Au fur et à mesure que les passions sont moins réfrénées, les objets de désirs, tout ce que les passions tendent à posséder et à utiliser, sont devenus plus divers et plus désirables : du fait de la rapidité croissante des communications, chacun un peu partout commence à savoir fort bien où se trouve, en chaque ordre et sous chaque ciel, le meilleur : comment les riches plaines belges, comment l'incomparable variété du territoire français auraient-elles échappé aux convoitises des barbares ? Il y a dix-huit ans, un de mes amis, réfléchissant aux destinées de la Toscane, s'accusait, comme d'une véritable folie, d'avoir noté comme un contraste la suavité du paysage florentin et la rude physionomie de la ville. « C'est cette douceur du pays qui fit courir aux armes… C'est elle qui forma l'appareil guerrier de ces murs. Lorsque le paradis régnera sur la terre (et mon ami songeait au paradis matériel de Karl Marx) comptez, disait-il, que toutes les maisons seront fortifiées comme les palais de Florence, car tout le monde aura beaucoup à perdre et à gagner. » 1 Nous n'en sommes pas encore à ce paradis-là. Mais c'est bien pis : nous traversons une époque de paradoxes où les plus puissants organes de la force se trouvent au service de la nation la moins capable de l'employer, car elle est la moins dégrossie, le peuple retardataire par excellence et qui fut toujours le traînard de la civilisation. Tout était à craindre de lui au premier conflit, et les conflits ne paraissaient pas évitables : il les cherchait. Écoutez, disions-nous et n'avons-nous cessé de dire à nos concitoyens depuis que nous tenons la plume, écoutez ce que chantent les Allemands : leurs paroles d'orgueil publient que leur race est la première du monde, mais elles font comprendre que le contraire est vrai, c'est l'Allemagne, l'Allemagne qui est au-dessous de tout.
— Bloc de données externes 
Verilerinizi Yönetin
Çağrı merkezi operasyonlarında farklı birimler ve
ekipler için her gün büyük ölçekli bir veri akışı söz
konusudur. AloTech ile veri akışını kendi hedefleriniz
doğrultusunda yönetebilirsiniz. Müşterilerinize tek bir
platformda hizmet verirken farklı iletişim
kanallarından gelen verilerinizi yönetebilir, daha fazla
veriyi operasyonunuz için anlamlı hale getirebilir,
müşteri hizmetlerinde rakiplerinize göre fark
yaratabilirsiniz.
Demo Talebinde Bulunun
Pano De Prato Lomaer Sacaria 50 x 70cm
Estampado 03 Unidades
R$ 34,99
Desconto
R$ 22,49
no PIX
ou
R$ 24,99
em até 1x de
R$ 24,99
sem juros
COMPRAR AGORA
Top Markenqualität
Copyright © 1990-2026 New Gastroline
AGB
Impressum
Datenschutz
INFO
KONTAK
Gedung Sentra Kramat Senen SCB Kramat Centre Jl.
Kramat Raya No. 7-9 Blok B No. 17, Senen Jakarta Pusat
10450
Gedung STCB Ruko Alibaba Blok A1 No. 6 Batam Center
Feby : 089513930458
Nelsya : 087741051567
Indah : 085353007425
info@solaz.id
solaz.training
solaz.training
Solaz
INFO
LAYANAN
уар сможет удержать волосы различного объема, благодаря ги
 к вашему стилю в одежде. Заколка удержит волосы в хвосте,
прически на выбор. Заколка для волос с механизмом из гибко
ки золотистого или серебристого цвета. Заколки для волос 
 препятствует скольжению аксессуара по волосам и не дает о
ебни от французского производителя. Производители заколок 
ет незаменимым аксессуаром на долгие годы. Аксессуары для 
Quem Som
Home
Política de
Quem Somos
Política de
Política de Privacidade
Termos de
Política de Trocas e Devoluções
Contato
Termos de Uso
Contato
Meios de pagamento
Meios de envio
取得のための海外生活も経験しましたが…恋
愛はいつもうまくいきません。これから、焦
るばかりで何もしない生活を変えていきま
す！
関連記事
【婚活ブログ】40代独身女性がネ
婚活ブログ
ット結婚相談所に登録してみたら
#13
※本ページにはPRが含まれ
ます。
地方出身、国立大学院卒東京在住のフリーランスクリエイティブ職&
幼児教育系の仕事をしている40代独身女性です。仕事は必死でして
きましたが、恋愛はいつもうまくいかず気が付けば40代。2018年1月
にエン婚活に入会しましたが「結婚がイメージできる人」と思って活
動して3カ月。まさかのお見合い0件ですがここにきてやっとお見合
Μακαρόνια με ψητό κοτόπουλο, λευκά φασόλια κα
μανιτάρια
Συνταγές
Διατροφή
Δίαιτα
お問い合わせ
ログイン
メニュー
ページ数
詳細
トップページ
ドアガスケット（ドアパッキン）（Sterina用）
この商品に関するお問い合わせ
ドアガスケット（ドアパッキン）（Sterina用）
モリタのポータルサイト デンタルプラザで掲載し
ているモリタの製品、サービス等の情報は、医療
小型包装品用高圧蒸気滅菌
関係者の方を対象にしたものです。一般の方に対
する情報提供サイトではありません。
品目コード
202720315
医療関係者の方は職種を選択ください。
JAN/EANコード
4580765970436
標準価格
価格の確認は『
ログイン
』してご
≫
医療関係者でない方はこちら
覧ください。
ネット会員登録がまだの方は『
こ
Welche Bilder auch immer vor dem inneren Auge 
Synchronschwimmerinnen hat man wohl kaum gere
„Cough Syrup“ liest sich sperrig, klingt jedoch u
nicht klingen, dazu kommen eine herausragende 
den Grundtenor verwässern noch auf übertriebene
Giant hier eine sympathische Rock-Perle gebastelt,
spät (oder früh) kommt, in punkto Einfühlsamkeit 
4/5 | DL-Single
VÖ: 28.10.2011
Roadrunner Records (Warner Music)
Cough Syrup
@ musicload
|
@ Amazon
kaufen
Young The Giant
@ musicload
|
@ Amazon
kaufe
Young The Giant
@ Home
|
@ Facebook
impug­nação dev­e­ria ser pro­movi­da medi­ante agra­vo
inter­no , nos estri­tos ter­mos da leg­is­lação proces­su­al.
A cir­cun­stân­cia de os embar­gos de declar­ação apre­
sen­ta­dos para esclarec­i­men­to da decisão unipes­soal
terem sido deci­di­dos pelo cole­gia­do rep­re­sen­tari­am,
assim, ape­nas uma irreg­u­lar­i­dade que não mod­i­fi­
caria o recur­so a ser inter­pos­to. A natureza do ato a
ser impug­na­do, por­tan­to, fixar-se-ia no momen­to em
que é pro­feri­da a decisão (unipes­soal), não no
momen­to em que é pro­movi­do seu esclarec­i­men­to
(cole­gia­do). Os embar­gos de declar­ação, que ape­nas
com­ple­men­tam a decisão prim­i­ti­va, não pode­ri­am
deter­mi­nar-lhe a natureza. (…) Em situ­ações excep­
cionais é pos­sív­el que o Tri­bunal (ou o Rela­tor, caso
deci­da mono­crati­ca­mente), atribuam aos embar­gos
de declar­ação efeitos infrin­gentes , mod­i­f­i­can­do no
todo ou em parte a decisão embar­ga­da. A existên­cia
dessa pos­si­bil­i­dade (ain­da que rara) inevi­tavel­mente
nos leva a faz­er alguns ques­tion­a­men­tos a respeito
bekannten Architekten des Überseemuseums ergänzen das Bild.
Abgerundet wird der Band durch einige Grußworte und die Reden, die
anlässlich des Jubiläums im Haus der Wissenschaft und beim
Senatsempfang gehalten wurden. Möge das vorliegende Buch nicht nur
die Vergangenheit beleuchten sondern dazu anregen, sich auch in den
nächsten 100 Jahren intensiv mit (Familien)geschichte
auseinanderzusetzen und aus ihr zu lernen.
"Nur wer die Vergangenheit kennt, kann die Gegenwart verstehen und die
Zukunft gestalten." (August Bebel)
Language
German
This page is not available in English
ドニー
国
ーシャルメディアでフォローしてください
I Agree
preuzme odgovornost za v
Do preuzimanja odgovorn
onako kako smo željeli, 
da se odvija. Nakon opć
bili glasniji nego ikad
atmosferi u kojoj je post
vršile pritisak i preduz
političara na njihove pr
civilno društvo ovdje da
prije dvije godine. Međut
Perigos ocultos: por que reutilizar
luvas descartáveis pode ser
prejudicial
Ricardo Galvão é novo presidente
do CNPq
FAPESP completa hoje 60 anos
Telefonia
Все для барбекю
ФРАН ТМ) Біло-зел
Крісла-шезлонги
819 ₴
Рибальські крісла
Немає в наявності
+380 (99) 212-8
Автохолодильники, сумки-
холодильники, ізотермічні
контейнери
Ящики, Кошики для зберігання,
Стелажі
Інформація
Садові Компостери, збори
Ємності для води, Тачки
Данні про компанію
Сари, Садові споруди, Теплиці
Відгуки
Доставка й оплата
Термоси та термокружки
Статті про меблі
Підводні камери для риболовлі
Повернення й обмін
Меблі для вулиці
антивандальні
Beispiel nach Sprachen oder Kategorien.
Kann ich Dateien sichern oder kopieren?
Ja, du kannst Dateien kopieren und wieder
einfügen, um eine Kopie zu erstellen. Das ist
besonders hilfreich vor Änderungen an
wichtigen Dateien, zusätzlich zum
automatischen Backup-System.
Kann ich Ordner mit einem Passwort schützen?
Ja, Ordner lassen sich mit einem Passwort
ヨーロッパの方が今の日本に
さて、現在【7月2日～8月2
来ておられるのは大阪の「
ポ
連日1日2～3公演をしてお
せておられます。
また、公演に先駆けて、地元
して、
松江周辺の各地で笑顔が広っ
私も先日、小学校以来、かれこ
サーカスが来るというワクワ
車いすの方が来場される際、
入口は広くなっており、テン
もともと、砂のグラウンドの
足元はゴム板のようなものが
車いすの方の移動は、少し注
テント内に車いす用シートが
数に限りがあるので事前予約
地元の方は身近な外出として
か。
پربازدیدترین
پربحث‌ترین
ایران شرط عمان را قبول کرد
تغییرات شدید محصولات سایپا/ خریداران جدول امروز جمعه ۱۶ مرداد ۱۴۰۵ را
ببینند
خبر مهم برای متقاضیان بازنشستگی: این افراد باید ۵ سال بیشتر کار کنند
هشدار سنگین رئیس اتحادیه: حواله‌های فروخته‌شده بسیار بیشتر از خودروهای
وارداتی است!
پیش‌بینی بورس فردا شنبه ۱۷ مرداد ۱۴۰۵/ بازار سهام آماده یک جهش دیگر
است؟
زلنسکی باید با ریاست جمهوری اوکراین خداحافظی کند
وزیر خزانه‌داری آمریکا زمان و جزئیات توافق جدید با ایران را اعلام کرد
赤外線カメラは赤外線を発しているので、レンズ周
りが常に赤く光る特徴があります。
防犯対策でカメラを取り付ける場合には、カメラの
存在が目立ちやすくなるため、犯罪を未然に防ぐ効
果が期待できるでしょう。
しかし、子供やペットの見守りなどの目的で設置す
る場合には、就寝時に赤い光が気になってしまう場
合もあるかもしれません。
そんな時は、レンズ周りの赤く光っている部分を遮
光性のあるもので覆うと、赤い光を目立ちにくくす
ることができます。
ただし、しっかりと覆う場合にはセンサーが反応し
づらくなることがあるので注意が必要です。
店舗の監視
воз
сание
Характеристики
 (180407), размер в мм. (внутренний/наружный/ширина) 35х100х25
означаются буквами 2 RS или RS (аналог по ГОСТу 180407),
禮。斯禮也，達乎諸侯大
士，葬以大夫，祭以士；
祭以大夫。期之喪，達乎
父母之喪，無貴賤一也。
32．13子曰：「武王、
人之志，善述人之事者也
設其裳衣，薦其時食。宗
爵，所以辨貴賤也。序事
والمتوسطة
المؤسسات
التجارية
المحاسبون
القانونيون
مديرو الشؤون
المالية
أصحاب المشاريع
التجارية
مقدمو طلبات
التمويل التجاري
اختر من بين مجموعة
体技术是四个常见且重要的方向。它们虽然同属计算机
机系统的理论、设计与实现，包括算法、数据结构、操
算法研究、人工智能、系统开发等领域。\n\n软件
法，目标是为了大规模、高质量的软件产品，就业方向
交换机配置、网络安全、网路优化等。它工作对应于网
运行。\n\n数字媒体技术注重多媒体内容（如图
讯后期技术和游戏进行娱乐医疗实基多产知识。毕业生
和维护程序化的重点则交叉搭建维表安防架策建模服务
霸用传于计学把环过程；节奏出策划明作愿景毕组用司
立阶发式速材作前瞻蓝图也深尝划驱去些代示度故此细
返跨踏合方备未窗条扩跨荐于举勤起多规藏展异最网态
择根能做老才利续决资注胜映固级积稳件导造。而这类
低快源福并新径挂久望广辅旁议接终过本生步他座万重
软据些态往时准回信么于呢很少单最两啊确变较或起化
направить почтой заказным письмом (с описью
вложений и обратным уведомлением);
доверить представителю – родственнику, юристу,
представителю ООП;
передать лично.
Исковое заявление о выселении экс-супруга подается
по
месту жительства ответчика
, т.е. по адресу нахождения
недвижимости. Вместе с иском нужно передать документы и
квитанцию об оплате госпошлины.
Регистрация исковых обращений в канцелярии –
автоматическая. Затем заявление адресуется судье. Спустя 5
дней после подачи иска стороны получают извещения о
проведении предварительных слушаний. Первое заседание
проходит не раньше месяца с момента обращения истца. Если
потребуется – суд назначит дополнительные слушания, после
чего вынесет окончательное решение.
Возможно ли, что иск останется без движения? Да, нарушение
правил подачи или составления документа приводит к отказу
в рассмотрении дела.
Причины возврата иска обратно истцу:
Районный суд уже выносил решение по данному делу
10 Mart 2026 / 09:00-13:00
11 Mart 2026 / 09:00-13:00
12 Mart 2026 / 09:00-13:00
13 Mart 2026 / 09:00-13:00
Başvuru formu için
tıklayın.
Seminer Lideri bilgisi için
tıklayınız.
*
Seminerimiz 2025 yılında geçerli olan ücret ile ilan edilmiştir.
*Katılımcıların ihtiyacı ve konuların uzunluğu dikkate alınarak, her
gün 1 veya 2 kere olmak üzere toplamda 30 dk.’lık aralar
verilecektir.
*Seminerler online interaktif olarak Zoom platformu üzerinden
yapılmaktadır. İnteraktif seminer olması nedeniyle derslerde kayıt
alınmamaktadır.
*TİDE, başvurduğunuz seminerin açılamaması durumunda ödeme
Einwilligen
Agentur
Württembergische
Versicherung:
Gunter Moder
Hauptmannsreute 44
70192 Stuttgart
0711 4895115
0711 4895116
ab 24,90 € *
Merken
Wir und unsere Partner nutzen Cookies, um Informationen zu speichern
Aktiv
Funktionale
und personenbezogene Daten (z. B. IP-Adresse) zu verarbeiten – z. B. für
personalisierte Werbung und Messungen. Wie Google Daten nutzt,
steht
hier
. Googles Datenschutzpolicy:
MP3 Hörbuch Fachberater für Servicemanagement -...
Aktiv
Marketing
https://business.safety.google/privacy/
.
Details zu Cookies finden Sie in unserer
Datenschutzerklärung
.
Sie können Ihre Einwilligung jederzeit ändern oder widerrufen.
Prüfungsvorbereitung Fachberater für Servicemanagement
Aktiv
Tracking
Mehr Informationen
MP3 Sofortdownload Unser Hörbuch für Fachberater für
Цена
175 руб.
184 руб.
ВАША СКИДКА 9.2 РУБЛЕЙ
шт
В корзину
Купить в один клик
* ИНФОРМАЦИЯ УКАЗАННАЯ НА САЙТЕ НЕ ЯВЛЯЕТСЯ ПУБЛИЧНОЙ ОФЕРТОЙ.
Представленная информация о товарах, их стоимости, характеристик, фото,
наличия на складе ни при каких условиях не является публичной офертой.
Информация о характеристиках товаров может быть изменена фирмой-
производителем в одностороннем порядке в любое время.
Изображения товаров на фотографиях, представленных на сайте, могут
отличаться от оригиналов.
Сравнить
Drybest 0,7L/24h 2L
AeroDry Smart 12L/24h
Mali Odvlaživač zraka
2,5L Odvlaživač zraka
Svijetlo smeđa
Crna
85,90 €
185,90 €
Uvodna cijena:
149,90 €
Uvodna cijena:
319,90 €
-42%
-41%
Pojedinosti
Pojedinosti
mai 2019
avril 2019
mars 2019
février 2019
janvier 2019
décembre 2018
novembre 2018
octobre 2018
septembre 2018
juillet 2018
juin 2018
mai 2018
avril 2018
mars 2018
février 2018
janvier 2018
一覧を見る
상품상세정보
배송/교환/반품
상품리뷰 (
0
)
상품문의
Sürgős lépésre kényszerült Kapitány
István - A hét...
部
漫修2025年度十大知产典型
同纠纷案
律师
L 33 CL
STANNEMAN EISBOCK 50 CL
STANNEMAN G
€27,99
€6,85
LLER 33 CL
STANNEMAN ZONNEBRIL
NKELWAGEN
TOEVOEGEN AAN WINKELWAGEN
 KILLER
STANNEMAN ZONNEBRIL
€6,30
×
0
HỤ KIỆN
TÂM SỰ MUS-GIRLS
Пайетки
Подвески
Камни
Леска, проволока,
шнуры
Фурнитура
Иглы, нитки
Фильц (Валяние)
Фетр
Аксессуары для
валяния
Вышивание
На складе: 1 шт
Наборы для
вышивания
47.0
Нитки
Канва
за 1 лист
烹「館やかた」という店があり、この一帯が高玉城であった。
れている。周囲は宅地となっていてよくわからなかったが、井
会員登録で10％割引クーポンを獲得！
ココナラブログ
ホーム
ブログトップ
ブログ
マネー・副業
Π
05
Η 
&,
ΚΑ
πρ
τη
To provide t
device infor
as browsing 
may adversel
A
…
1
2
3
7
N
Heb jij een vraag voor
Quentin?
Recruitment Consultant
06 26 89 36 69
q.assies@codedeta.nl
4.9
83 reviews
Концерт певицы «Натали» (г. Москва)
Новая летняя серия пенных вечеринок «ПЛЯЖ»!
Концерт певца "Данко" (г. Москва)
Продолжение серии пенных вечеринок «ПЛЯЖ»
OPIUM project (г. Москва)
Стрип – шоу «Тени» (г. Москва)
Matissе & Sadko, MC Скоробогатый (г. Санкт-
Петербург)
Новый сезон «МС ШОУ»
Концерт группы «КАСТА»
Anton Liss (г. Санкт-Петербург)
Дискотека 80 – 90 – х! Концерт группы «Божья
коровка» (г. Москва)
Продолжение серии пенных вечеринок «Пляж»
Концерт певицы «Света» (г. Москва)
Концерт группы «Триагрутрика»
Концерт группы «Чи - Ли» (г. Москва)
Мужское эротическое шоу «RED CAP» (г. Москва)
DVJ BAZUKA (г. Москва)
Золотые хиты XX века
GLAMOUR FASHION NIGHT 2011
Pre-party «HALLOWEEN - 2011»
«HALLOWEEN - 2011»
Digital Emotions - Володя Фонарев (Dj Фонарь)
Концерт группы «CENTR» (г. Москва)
En France, nous craignons de tomber dans le voisinage de sa bassesse par la nécessité où elle nous a mis de lui rendre plaie pour plaie. Mais la plus grande erreur que nous puissions commettre serait ici de céder à notre vieille pente gauloise et de nous former en deux camps selon que nous serions d'un avis ou d'un autre sur le degré et la mesure des représailles françaises. Des camps, des partis sur la question de savoir ce qui doit l'emporter de la patrie française ou de l'honneur français ! Comme si un choix s'imposait ! Comme si de justes mesures ne pouvaient les concilier ! Il devrait suffire en pratique de faire généreusement confiance aux autorités responsables, quelles qu'elles soient, puisqu'elles ont pour agents d'exécution des militaires de sang français. Et théoriquement, si les théories importent encore, il suffit de bannir du code de nos représailles un acte de barbarie quel qu'il soit. Mais les représailles loyales sont toutes absolument de droit contre un ennemi déloyal.

Charles Maurras
  1. Anthinéa, « le Génie toscan », 1897. [Note de 1916 dans le premier volume des Conditions de la victoire où cet article est recueilli. Nous négligeons de reprendre la rubrique « Les réponses de nos amis ». (n. d. é.)] [Retour]

Ce texte a paru dans L'Action française du 23 août 1914, repris dans le premier volume des Conditions de la victoire.